*** Opening RECORDS SHOWN ***

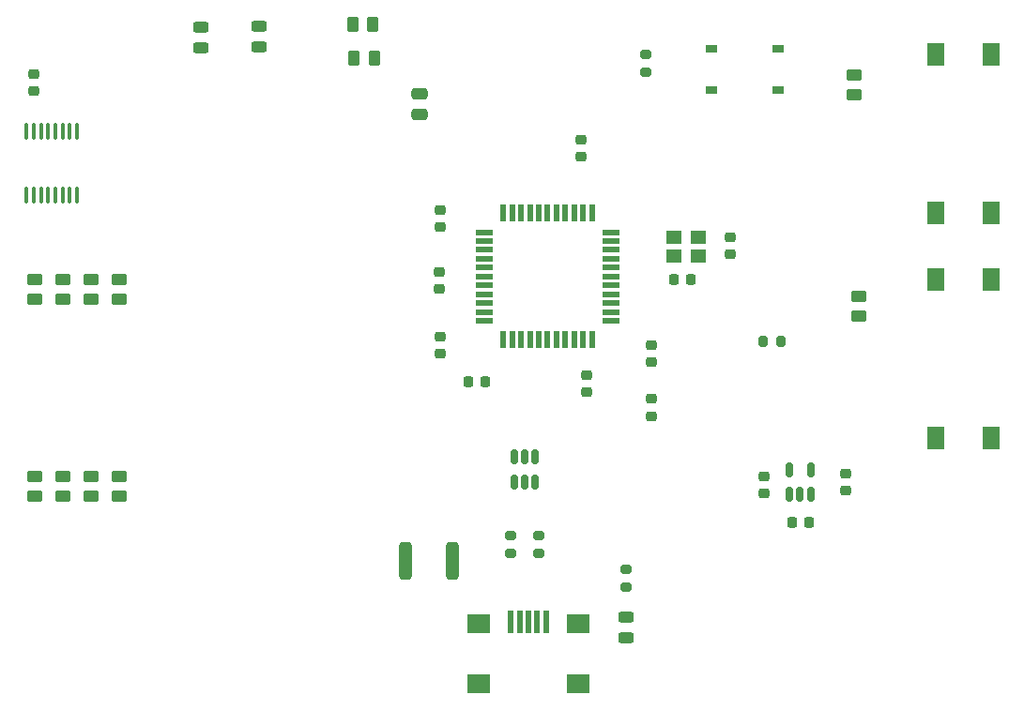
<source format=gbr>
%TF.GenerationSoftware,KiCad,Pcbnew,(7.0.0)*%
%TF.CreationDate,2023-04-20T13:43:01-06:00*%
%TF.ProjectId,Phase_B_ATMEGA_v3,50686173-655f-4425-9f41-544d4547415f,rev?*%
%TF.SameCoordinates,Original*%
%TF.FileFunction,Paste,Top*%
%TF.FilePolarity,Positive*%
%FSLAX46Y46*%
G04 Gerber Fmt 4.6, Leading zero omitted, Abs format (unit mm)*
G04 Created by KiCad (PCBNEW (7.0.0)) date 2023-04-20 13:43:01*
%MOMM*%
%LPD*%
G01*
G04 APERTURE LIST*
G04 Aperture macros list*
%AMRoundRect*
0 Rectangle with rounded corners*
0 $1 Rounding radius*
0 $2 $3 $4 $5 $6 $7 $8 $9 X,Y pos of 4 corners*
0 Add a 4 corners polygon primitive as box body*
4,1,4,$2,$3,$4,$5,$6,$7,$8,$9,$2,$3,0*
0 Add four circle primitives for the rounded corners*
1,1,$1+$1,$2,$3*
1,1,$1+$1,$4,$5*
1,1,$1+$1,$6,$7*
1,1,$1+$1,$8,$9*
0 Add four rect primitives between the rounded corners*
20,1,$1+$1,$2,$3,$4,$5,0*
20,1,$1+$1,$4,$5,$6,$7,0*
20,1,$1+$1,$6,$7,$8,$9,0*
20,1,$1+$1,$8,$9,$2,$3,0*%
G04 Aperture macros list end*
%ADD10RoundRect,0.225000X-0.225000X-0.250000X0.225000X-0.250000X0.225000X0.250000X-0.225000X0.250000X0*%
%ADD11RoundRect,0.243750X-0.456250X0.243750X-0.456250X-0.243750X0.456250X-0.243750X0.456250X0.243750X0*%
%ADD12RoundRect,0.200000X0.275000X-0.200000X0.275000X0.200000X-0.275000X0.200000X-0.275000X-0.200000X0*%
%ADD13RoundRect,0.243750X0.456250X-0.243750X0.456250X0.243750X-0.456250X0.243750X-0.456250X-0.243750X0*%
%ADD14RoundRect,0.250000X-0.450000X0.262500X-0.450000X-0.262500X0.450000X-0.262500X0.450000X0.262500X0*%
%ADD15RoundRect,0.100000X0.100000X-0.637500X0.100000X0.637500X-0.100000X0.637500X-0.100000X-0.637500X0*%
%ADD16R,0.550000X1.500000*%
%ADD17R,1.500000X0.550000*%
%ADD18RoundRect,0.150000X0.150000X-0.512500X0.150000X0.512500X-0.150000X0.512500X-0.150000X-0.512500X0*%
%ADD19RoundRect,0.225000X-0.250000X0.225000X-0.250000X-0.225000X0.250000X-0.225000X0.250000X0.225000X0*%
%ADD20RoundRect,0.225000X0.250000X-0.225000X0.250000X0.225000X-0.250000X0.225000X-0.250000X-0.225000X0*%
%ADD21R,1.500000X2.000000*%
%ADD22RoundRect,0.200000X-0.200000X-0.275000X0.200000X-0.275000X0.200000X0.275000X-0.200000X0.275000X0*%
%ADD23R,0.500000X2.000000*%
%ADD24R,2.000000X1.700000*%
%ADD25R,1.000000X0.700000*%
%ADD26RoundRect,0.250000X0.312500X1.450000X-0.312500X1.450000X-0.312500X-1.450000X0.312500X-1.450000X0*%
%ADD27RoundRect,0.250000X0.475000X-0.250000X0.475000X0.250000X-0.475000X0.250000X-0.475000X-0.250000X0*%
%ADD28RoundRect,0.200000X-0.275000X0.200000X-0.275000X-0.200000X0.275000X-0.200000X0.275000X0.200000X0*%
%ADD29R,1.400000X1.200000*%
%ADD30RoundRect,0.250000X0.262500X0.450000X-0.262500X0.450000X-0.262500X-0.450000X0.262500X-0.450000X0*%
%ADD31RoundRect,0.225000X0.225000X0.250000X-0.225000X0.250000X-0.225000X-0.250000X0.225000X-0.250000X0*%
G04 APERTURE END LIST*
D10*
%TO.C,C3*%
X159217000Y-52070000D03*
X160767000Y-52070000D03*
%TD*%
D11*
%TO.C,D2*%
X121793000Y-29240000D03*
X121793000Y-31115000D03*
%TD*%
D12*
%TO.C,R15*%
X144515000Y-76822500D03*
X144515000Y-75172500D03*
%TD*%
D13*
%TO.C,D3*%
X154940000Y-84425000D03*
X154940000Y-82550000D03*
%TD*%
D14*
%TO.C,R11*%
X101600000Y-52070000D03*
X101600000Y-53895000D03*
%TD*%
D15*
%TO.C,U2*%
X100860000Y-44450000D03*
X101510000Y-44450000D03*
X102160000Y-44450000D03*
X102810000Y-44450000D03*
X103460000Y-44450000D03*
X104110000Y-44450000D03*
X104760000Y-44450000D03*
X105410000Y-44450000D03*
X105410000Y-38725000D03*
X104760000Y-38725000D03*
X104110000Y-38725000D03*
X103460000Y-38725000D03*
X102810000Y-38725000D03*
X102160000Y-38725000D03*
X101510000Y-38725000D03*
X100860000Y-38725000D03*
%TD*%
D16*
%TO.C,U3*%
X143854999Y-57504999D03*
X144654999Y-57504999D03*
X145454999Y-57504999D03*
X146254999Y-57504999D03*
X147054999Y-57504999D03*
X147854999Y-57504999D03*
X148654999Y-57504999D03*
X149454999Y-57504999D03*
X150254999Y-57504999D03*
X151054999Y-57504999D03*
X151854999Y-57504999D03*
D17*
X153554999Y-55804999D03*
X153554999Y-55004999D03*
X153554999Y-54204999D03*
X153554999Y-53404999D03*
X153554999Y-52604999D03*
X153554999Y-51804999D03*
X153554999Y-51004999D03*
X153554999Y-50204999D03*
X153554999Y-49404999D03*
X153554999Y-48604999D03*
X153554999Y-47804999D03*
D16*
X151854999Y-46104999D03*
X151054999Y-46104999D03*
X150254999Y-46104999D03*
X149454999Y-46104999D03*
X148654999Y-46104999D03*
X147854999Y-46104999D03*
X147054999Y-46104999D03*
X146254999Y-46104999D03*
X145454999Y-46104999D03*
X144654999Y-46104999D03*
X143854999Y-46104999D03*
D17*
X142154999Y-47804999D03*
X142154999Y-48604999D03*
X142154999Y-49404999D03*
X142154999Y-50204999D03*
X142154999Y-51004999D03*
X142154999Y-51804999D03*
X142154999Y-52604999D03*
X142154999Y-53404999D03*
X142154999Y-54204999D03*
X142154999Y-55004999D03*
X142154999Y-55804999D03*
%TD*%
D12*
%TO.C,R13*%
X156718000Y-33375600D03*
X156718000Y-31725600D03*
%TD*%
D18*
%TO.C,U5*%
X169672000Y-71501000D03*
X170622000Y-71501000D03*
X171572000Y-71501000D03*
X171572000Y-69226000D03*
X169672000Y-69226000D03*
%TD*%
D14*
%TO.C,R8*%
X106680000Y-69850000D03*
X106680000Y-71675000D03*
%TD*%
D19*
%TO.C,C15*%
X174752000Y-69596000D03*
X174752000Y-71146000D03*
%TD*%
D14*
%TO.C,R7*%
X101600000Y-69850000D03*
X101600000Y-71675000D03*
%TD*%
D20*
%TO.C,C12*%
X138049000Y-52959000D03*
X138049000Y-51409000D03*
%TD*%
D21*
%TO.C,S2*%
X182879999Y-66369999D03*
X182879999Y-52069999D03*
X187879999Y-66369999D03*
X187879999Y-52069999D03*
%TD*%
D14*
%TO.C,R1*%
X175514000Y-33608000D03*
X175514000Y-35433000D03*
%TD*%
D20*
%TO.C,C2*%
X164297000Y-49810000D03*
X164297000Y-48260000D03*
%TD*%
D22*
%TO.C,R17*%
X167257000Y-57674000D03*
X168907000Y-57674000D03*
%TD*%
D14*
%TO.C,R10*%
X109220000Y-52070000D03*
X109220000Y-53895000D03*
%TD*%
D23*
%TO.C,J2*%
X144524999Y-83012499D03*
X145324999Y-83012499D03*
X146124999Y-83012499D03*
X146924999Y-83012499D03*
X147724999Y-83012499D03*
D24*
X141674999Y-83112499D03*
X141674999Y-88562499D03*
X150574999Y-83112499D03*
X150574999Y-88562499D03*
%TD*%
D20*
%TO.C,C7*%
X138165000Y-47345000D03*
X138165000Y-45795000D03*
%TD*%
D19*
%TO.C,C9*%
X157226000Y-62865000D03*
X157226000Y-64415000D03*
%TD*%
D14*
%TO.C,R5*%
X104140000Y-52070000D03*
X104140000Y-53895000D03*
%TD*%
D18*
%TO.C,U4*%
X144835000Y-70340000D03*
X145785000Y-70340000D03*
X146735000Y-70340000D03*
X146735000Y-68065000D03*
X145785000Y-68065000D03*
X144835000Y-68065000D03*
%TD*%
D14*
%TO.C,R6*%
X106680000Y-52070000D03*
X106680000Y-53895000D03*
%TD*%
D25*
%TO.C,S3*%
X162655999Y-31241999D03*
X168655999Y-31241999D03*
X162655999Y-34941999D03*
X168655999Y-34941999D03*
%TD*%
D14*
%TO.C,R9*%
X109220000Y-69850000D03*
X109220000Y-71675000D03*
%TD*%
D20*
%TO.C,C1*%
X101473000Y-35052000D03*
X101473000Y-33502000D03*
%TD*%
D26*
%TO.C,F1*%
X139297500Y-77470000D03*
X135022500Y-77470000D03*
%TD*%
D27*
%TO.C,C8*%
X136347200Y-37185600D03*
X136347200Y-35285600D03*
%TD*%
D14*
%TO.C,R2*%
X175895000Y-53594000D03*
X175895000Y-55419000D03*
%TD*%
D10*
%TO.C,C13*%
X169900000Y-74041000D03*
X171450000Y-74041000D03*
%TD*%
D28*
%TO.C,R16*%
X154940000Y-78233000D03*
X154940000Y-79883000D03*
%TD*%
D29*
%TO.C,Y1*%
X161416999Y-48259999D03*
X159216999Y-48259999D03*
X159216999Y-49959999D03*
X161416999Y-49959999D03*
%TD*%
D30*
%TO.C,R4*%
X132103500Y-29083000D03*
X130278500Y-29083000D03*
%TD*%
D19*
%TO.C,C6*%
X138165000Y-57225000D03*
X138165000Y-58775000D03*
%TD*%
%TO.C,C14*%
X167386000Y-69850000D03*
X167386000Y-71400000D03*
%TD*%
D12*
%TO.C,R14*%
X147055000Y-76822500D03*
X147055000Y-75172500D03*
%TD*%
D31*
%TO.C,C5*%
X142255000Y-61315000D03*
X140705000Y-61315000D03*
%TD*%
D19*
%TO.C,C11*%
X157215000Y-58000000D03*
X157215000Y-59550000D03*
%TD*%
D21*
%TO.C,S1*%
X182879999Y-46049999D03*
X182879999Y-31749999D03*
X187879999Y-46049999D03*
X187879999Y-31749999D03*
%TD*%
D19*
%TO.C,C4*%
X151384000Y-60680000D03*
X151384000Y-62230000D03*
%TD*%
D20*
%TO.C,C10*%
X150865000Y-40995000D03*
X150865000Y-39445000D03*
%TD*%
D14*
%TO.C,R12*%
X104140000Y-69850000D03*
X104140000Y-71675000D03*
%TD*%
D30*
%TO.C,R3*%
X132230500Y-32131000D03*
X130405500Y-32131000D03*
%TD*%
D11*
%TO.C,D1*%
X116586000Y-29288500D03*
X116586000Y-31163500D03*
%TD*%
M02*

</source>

*** Closing RECORDS SHOWN ***

PROBLEM:
Lines wanted from the listing above: the line with "X106680000Y-52070000D03*" up to and including the line with "X138165000Y-58775000D03*". Please write them out exactly, adding nothing else.

THE ANSWER:
X106680000Y-52070000D03*
X106680000Y-53895000D03*
%TD*%
D25*
%TO.C,S3*%
X162655999Y-31241999D03*
X168655999Y-31241999D03*
X162655999Y-34941999D03*
X168655999Y-34941999D03*
%TD*%
D14*
%TO.C,R9*%
X109220000Y-69850000D03*
X109220000Y-71675000D03*
%TD*%
D20*
%TO.C,C1*%
X101473000Y-35052000D03*
X101473000Y-33502000D03*
%TD*%
D26*
%TO.C,F1*%
X139297500Y-77470000D03*
X135022500Y-77470000D03*
%TD*%
D27*
%TO.C,C8*%
X136347200Y-37185600D03*
X136347200Y-35285600D03*
%TD*%
D14*
%TO.C,R2*%
X175895000Y-53594000D03*
X175895000Y-55419000D03*
%TD*%
D10*
%TO.C,C13*%
X169900000Y-74041000D03*
X171450000Y-74041000D03*
%TD*%
D28*
%TO.C,R16*%
X154940000Y-78233000D03*
X154940000Y-79883000D03*
%TD*%
D29*
%TO.C,Y1*%
X161416999Y-48259999D03*
X159216999Y-48259999D03*
X159216999Y-49959999D03*
X161416999Y-49959999D03*
%TD*%
D30*
%TO.C,R4*%
X132103500Y-29083000D03*
X130278500Y-29083000D03*
%TD*%
D19*
%TO.C,C6*%
X138165000Y-57225000D03*
X138165000Y-58775000D03*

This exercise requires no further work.